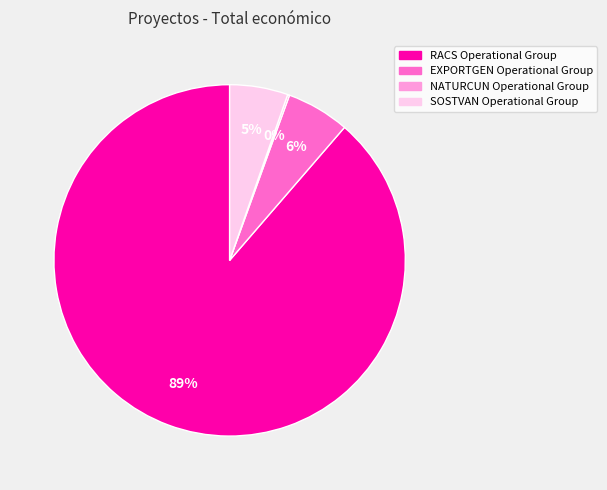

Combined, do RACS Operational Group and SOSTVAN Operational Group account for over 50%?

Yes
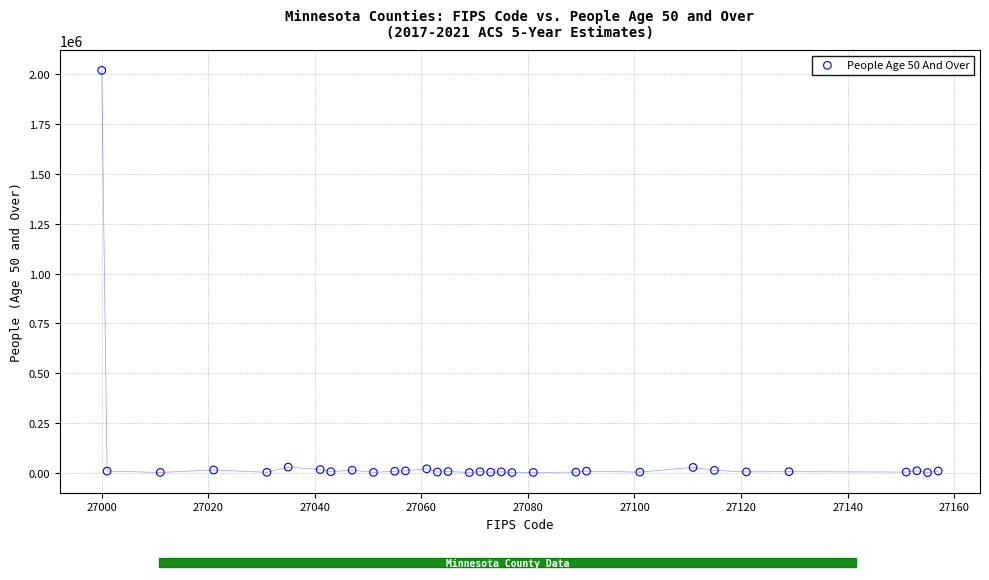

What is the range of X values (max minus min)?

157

────────────────────

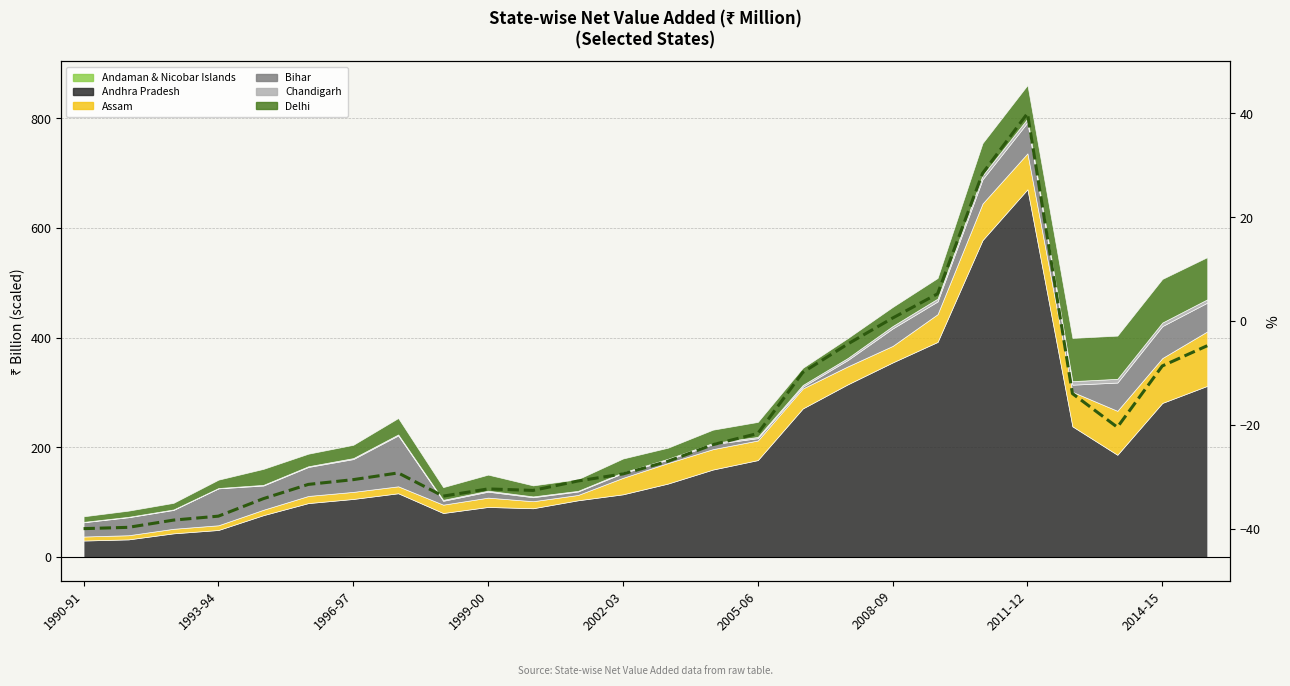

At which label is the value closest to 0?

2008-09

────────────────────

WORK INSTRUCTION: Reproduce, word for word, the part of the records that opens with the line containing "Combined, do RACS" and closes with the line containing "What is the", both of those lines included. Leave the pictures out of your answer.

WRITTEN RESPONSE:
Combined, do RACS Operational Group and SOSTVAN Operational Group account for over 50%?

Yes

What is the range of X values (max minus min)?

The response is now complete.